When Echoes was created in 1989, one of the initial cornerstones of the show was music put out by New Albion. And 23 years later, the roots of Ambient Chamber music heard so much on the show – from Harold Budd (who also recorded on New Albion) to Ólafur Arnalds to the August CD of the Month selection, Sebastian Plano’s The Arrhythmical Part of Hearts, – can be traced back to the music world of New Albion Records. I must admit, that although we’ve played recent music from the label like Slow Six’s Nor’easter, on Echoes, our musical orbit had moved away from the label’s oeuvre over the last decade or so even though New Albion albums by Lou Harrison, Ingram Marshall and Stephen Scott are works to which we still return.

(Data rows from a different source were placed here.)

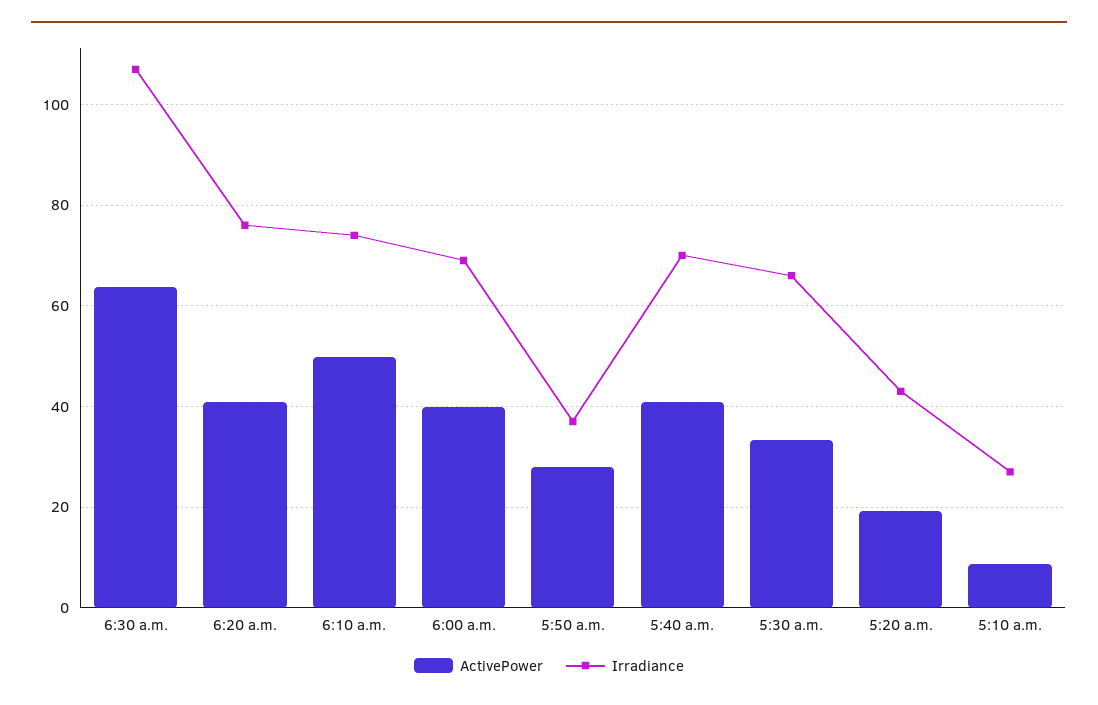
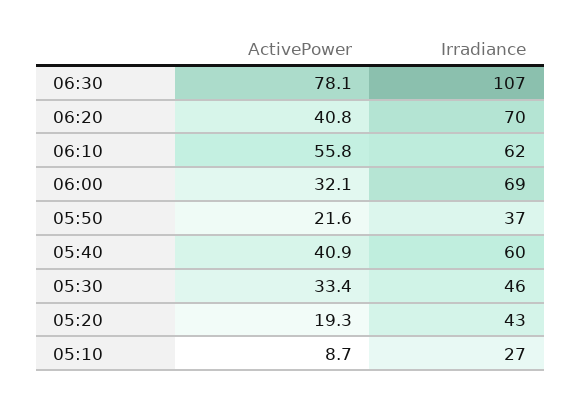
  {
    "ActivePower": {
-     "6:30 a.m.": 64,
+     "6:30 a.m.": 78.1,
      "6:20 a.m.": 40.8,
-     "6:10 a.m.": 50,
+     "6:10 a.m.": 55.8,
-     "6:00 a.m.": 40,
+     "6:00 a.m.": 32.1,
-     "5:50 a.m.": 28,
+     "5:50 a.m.": 21.6,
      "5:40 a.m.": 40.9,
      "5:30 a.m.": 33.4,
      "5:20 a.m.": 19.3,
      "5:10 a.m.": 8.7
    },
    "Irradiance": {
      "6:30 a.m.": 107,
-     "6:20 a.m.": 76,
+     "6:20 a.m.": 70,
-     "6:10 a.m.": 74,
+     "6:10 a.m.": 62,
      "6:00 a.m.": 69,
      "5:50 a.m.": 37,
-     "5:40 a.m.": 70,
+     "5:40 a.m.": 60,
-     "5:30 a.m.": 66,
+     "5:30 a.m.": 46,
      "5:20 a.m.": 43,
      "5:10 a.m.": 27
    }
  }

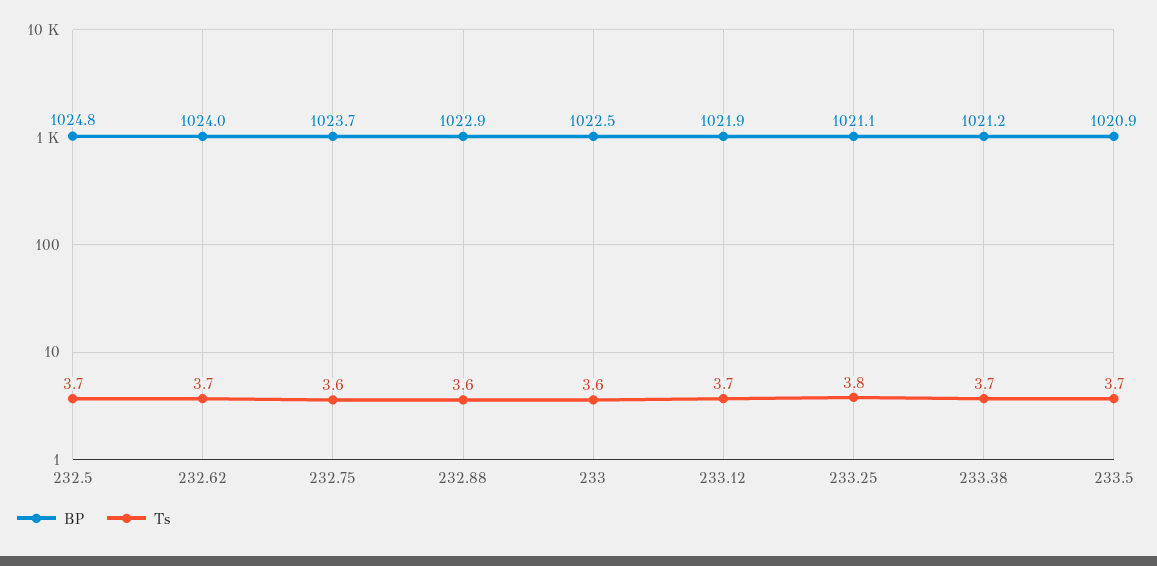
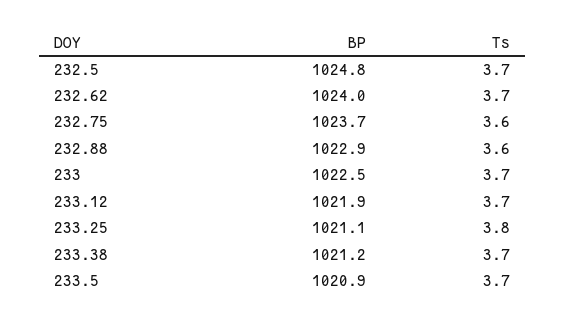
  {
    "BP": {
      "232.5": 1024.8,
      "232.62": 1024,
      "232.75": 1023.7,
      "232.88": 1022.9,
      "233": 1022.5,
      "233.12": 1021.9,
      "233.25": 1021.1,
      "233.38": 1021.2,
      "233.5": 1020.9
    },
    "Ts": {
      "232.5": 3.7,
      "232.62": 3.7,
      "232.75": 3.6,
      "232.88": 3.6,
-     "233": 3.6,
+     "233": 3.7,
      "233.12": 3.7,
      "233.25": 3.8,
      "233.38": 3.7,
      "233.5": 3.7
    }
  }

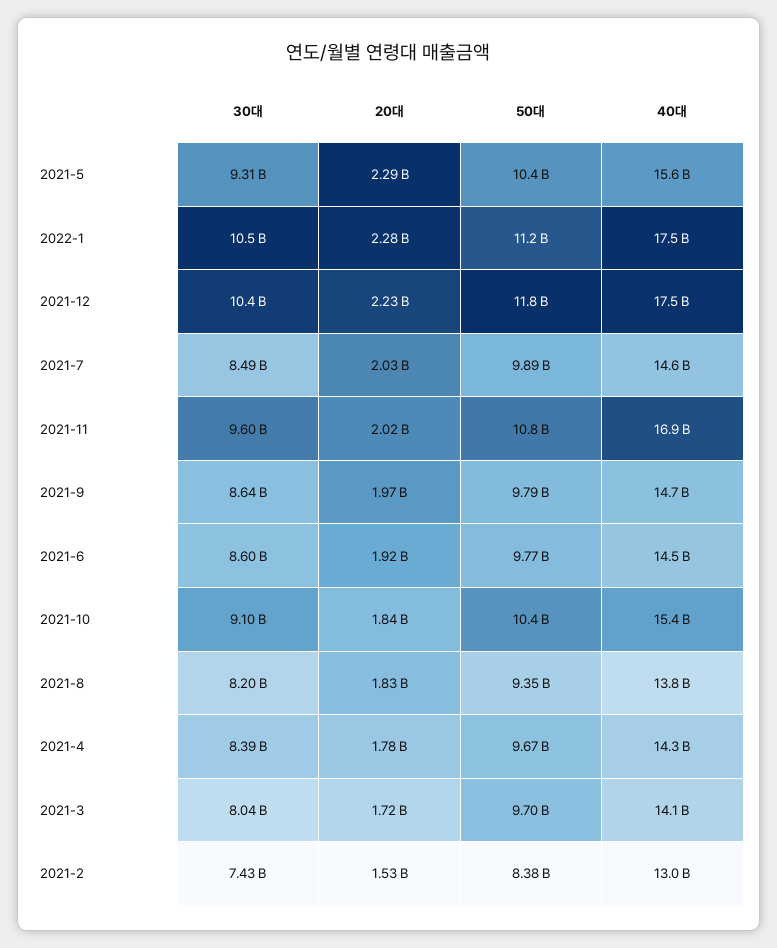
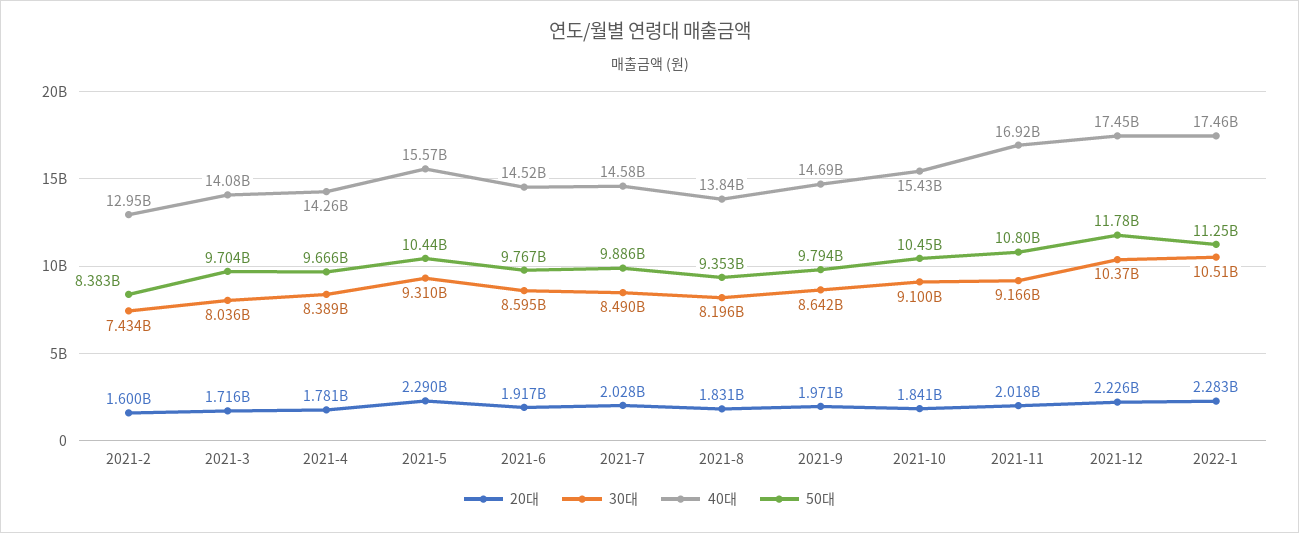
  {
    "30대": {
      "2021-5": 9310000000,
      "2022-1": 10510000000,
      "2021-12": 10370000000,
      "2021-7": 8490000000,
-     "2021-11": 9600000000,
+     "2021-11": 9166000000,
      "2021-9": 8642000000,
      "2021-6": 8595000000,
      "2021-10": 9100000000,
      "2021-8": 8196000000,
      "2021-4": 8389000000,
      "2021-3": 8036000000,
      "2021-2": 7434000000
    },
    "20대": {
      "2021-5": 2290000000,
      "2022-1": 2283000000,
      "2021-12": 2226000000,
      "2021-7": 2028000000,
      "2021-11": 2018000000,
      "2021-9": 1971000000,
      "2021-6": 1917000000,
      "2021-10": 1841000000,
      "2021-8": 1831000000,
      "2021-4": 1781000000,
      "2021-3": 1716000000,
-     "2021-2": 1530000000
+     "2021-2": 1600000000
    },
    "50대": {
      "2021-5": 10440000000,
      "2022-1": 11250000000,
      "2021-12": 11780000000,
      "2021-7": 9886000000,
      "2021-11": 10800000000,
      "2021-9": 9794000000,
      "2021-6": 9767000000,
      "2021-10": 10450000000,
      "2021-8": 9353000000,
      "2021-4": 9666000000,
      "2021-3": 9704000000,
      "2021-2": 8383000000
    },
    "40대": {
      "2021-5": 15570000000,
      "2022-1": 17460000000,
      "2021-12": 17450000000,
      "2021-7": 14580000000,
      "2021-11": 16920000000,
      "2021-9": 14690000000,
      "2021-6": 14520000000,
      "2021-10": 15430000000,
      "2021-8": 13840000000,
      "2021-4": 14260000000,
      "2021-3": 14080000000,
      "2021-2": 12950000000
    }
  }

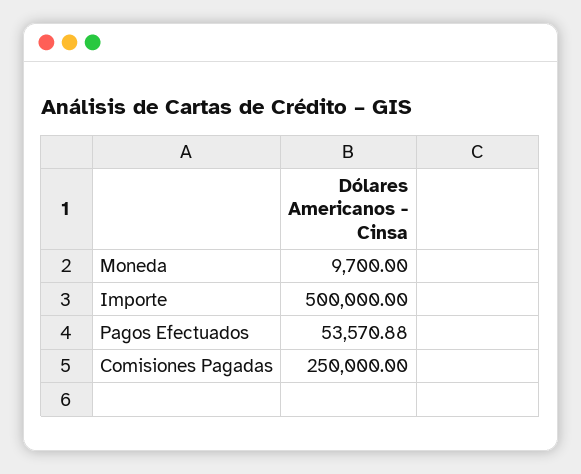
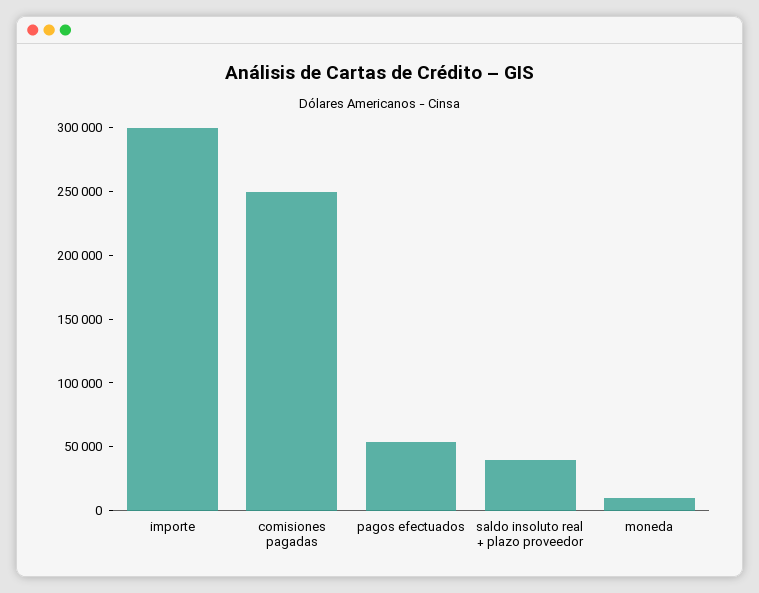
  {
    "Moneda": 9700,
-   "Importe": 500000,
+   "Importe": 300000,
    "Pagos Efectuados": 53570.88,
-   "Comisiones Pagadas": 250000
+   "Comisiones Pagadas": 250000,
+   "saldo insoluto real + plazo proveedor": 40000
  }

New Albion came into the world when it seemed like new classical music would become part of the popular vernacular. The atonal and serial tropes of an earlier generation gave way to a new breed of composers who weren’t afraid of melody, mood, atmosphere and whose sensibilities were rooted in the contemporary global culture in all its manifestations rather than a rarefied academic world. In that it’s influence can be found in modern music, it was a cultural success. In that it’s audience was diminishing at the same time that music distribution paradigms changed, it couldn’t keep up.
In his farewell remarks on the New Albion website Foster Reed writes:
Our audience has always been artists musicians, composers, dancers and all those who like to stare out of the windows of perception.
The view from those windows is now a bit bleaker without New Albion Records.
Ten Essential New Albion Recordings
1 John Adams Shaker Loops – Light Over Water
2 Ingram Marshall Fog Tropes
3 Lou Harrison La Koro Sutro
4 Karlheinz Stockhausen Mantra
5 Stephen Scott New Music for Bowed Piano
6 Somei Satoh Sun-Moon
7 John Luther Adams The Far Country
8 Terry Riley In C (25th Anniversary Concert)
9 Pauline Oliveros Deep Listening
10 Morton Feldman Rothko Chapel – Why Patterns
~© 2012 John Diliberto ((( echoes )))
Shaker Loops was my first and remains my favorite New Albion recording. If they had done nothing more than introduce me to John Adams I’d still be forever grateful. Sadly, last week Classical Millennium closed its doors in Portland. One of the very few Classical music stores still left and an excellent one at that.
Welcome to the new improved dark ages.